- **Job**
Please quote the data word for word, from the line with "collection date as typed: 21" through the line with "collectors: J. A. Calder", including both of those lines.
──────── Task data
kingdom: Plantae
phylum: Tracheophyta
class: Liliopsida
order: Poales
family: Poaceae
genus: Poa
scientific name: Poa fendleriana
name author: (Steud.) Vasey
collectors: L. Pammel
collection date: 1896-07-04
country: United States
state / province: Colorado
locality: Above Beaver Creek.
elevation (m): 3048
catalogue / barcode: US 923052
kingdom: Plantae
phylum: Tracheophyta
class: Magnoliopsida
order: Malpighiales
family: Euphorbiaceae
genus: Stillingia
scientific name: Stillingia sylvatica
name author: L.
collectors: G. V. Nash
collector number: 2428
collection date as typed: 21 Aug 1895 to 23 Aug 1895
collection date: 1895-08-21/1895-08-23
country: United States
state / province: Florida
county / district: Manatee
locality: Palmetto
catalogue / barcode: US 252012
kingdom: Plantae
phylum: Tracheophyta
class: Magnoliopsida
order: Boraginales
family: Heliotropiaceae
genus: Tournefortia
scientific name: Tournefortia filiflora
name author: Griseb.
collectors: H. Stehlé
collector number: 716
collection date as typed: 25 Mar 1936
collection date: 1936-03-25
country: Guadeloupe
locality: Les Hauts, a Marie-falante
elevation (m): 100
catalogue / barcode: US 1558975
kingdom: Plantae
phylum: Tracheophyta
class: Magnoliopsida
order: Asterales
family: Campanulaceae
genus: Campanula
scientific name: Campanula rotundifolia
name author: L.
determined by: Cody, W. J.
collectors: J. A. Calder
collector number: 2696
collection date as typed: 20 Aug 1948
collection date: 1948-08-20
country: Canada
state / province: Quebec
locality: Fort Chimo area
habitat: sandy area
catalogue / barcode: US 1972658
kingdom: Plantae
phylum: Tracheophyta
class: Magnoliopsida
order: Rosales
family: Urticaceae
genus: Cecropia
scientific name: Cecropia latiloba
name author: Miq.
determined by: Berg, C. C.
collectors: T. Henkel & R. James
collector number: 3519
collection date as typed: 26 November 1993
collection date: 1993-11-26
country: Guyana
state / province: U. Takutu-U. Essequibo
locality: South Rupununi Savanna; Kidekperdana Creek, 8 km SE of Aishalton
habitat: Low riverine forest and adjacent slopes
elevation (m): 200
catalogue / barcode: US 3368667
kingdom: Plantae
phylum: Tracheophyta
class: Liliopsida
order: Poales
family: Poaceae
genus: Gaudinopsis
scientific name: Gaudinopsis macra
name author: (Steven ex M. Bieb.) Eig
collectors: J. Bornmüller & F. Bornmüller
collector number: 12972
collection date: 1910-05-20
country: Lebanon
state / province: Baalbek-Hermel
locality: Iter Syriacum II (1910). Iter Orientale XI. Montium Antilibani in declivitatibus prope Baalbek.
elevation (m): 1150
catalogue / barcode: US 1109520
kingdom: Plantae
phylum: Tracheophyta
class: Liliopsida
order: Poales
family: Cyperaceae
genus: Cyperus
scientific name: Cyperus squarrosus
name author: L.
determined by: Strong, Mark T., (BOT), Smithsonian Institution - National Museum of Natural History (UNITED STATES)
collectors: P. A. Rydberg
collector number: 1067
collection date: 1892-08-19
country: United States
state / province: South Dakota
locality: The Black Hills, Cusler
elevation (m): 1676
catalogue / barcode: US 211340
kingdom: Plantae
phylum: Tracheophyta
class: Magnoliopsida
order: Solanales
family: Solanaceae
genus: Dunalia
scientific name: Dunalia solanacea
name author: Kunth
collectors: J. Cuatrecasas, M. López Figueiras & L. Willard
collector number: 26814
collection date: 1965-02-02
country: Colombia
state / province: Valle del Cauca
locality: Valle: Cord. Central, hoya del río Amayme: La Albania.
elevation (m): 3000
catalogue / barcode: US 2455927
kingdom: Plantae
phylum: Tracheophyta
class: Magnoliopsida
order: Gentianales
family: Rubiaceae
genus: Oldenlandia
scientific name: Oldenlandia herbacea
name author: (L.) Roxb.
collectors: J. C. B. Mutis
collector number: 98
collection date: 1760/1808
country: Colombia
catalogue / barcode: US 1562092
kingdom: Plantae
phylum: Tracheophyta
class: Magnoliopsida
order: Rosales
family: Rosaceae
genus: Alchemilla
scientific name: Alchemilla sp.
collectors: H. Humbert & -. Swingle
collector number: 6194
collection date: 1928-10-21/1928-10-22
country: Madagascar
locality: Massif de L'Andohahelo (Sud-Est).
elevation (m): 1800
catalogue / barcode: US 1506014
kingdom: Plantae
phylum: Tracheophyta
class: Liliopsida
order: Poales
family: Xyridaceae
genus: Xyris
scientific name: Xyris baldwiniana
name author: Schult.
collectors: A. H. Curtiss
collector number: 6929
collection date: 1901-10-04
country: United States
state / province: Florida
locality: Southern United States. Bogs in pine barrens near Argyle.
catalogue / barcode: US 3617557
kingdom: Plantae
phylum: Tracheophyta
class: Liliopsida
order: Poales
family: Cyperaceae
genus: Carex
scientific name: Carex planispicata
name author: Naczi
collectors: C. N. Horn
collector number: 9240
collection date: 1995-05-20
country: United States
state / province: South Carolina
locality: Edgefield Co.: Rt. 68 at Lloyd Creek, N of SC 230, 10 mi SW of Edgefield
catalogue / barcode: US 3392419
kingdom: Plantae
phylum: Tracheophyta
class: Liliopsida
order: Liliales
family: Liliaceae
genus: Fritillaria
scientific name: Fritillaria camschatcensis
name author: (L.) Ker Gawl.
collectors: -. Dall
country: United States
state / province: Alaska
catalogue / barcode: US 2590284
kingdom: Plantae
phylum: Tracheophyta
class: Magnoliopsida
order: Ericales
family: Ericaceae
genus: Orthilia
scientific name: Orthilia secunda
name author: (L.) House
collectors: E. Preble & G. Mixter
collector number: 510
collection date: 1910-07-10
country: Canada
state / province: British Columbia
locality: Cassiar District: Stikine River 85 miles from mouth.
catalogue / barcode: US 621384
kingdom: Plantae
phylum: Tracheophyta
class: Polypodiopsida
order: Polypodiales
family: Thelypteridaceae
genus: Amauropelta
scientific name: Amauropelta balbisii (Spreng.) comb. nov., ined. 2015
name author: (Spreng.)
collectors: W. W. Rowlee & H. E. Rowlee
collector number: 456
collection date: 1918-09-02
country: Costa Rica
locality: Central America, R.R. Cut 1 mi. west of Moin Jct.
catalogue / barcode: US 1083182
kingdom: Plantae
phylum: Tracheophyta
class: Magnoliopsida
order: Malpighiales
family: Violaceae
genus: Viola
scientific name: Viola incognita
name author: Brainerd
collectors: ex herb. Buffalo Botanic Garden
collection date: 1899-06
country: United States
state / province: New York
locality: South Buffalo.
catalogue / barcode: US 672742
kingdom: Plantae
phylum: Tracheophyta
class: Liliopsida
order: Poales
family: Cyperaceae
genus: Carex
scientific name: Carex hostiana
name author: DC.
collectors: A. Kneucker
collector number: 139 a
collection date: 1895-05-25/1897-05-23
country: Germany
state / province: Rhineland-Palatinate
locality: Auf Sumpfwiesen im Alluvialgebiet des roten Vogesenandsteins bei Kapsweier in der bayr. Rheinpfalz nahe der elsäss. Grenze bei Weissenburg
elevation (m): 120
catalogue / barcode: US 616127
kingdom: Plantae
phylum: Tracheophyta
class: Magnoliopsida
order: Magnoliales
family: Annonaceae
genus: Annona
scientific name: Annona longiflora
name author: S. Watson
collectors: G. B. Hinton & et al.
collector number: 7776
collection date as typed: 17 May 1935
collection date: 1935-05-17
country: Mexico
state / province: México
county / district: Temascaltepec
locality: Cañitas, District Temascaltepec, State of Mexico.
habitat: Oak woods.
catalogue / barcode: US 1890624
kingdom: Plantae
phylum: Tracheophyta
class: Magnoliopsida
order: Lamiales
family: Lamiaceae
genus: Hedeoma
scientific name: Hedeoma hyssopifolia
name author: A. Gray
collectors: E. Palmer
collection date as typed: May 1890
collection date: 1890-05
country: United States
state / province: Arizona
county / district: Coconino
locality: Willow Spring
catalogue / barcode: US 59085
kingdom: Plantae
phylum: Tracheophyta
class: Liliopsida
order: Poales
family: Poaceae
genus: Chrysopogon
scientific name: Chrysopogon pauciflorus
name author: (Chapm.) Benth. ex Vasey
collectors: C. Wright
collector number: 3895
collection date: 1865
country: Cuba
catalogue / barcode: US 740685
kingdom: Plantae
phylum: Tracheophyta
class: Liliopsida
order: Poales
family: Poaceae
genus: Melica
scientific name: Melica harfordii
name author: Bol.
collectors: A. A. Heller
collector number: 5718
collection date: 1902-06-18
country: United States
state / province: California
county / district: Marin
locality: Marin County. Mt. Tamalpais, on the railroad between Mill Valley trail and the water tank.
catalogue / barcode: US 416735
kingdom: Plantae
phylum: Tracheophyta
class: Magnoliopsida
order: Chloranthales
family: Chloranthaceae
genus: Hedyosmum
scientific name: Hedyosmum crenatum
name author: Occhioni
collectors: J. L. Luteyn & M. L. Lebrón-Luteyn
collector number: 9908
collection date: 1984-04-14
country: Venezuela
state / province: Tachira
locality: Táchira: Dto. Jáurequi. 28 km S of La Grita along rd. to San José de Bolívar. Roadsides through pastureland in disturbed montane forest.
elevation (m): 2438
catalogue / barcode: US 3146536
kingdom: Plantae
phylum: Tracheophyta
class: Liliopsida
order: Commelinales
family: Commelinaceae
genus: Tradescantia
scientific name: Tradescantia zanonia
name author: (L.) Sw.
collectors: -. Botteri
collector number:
────────────────
- **Answer**
collection date as typed: 21 Aug 1895 to 23 Aug 1895
collection date: 1895-08-21/1895-08-23
country: United States
state / province: Florida
county / district: Manatee
locality: Palmetto
catalogue / barcode: US 252012
kingdom: Plantae
phylum: Tracheophyta
class: Magnoliopsida
order: Boraginales
family: Heliotropiaceae
genus: Tournefortia
scientific name: Tournefortia filiflora
name author: Griseb.
collectors: H. Stehlé
collector number: 716
collection date as typed: 25 Mar 1936
collection date: 1936-03-25
country: Guadeloupe
locality: Les Hauts, a Marie-falante
elevation (m): 100
catalogue / barcode: US 1558975
kingdom: Plantae
phylum: Tracheophyta
class: Magnoliopsida
order: Asterales
family: Campanulaceae
genus: Campanula
scientific name: Campanula rotundifolia
name author: L.
determined by: Cody, W. J.
collectors: J. A. Calder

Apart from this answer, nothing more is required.